I know that every third video I watch, I'm going to have to endure this man who has become such a symbol of rage and arrogance. All day, every day. I can't be the only one who's had to put up with this smart ass 5 times an hour. I'm sure some of you know ways around these commercials. When did salesmanship become, "Let's piss them off with repetition. Maybe they'll go out and get our product if we play the same douchebag saying the same shit over and over." It doesn't work like that. He now bums me the hell out and generally pisses me off.
To make it even worse, I have a friend who thinks it's hilarious to call me at least once a day and ask me, "Could switching to Geico really save you 15% or more on your car insurance?" Granted, his impression is spot on, but that only makes it worse. Now I have to hear this Geico smug, dramatic pause bullshit outside of the internet. I don't watch tv, so I miss the 400+ Geico commercials that it shows. God, I hate him so much as it is. He's like the mentally unbalanced townsman that tries to follow you to your car and get in.
This may not belong here, but I had to get it off my chest and there has to be at least one person out there that wants to see a large stage lamp fall on his head right when he does his pause. I don't even have a car right now, let alone a need for insure a damn car. That's the bummer part. He's essentially telling me, "Not only am I going to annoy the shit out of you to punish you for watching YouTube videos, but I'm going to remind you that you don't even have what's required to buy our product. Now I'll ask, does the buck stop here?" Cue an actual male deer (buck) walking towards him and yes, sure enough if the fucker didn't stop where he said he would. Hilarity ensues.
I know it's not really the guy's fault. He's just a man making a living. Probably a good one at that. I'm sure that he is a decent man. That still doesn't stop me from appreciating how much I would like to to go the hell away. Give him different intros, for fuck's sake. Something like, "Hey. It's me. The smartass from Geico again. I'm going to say something and it's literally going to happen." If he approached it that way, maybe I wouldn't wish death on him that much. As it is, his voice is a dentist's drill probing the middle of my skull and his smug face haunts my dreams. That's right.

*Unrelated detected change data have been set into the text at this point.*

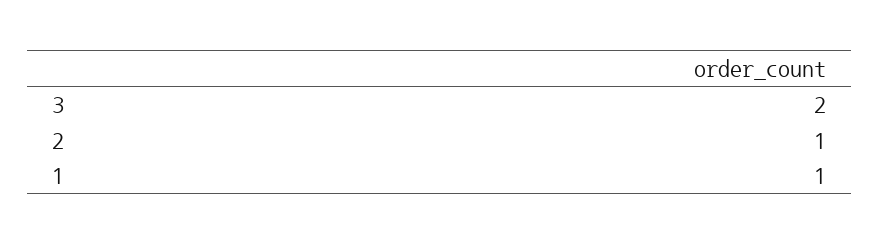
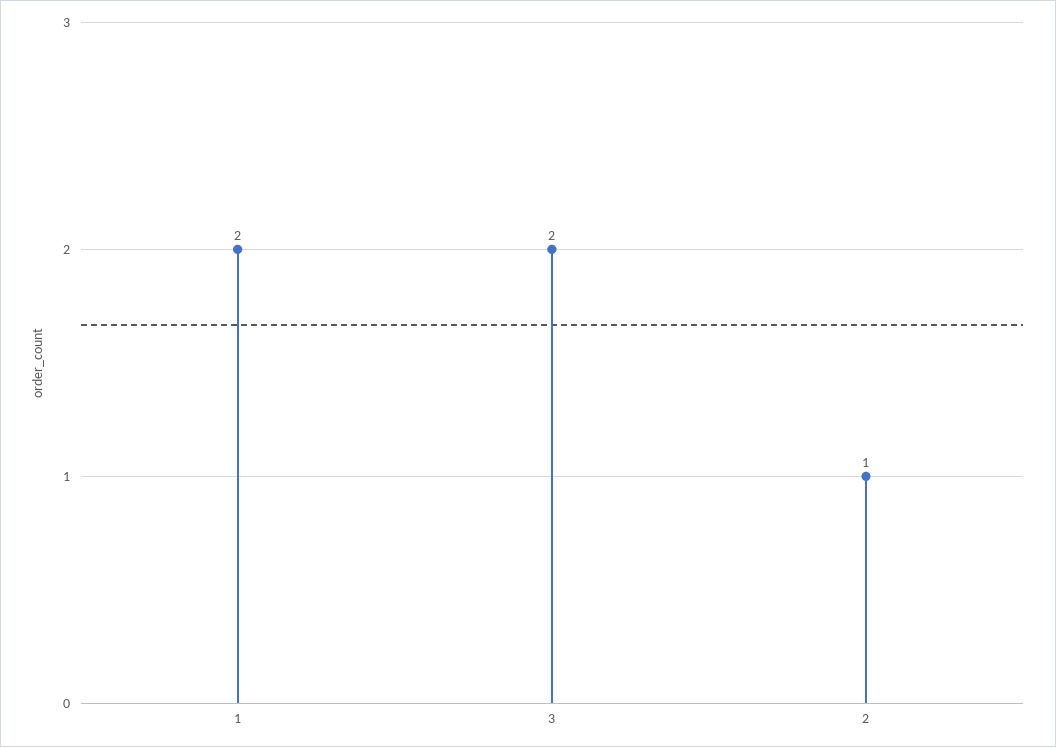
  {
    "3": 2,
    "2": 1,
-   "1": 1
+   "1": 2
  }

Now the fucking Geico man is after every second or third video, calling me up on my phone under the guise of my idiotic friend who thinks it's fun to torture me for making the mistake of telling him how much I hate that commercial AND it's in my dreams. Again, the voice my friend does is spot on, but goddamn do I hate hearing it on my phone every day.
Maybe I'm completely wrong. Maybe the mass majority laughs their asses off every time this guy struts into the frame of the camera and delivers comedy gold nugget after comedy gold nugget. Either way, I say fuck this guy in his stupid ass for manifesting his way into at least two different ways away from the internet. The only way they could make it any more intrusive for me would be to send that son of a bitch directly to my door, ready to the tooth to ask me his age-old question. May whatever god, demon or cult beliefs he worship have mercy on his soul if he should ever make that mistake. I never thought anything would make me miss the cavemen from the earlier spots. Fuck me.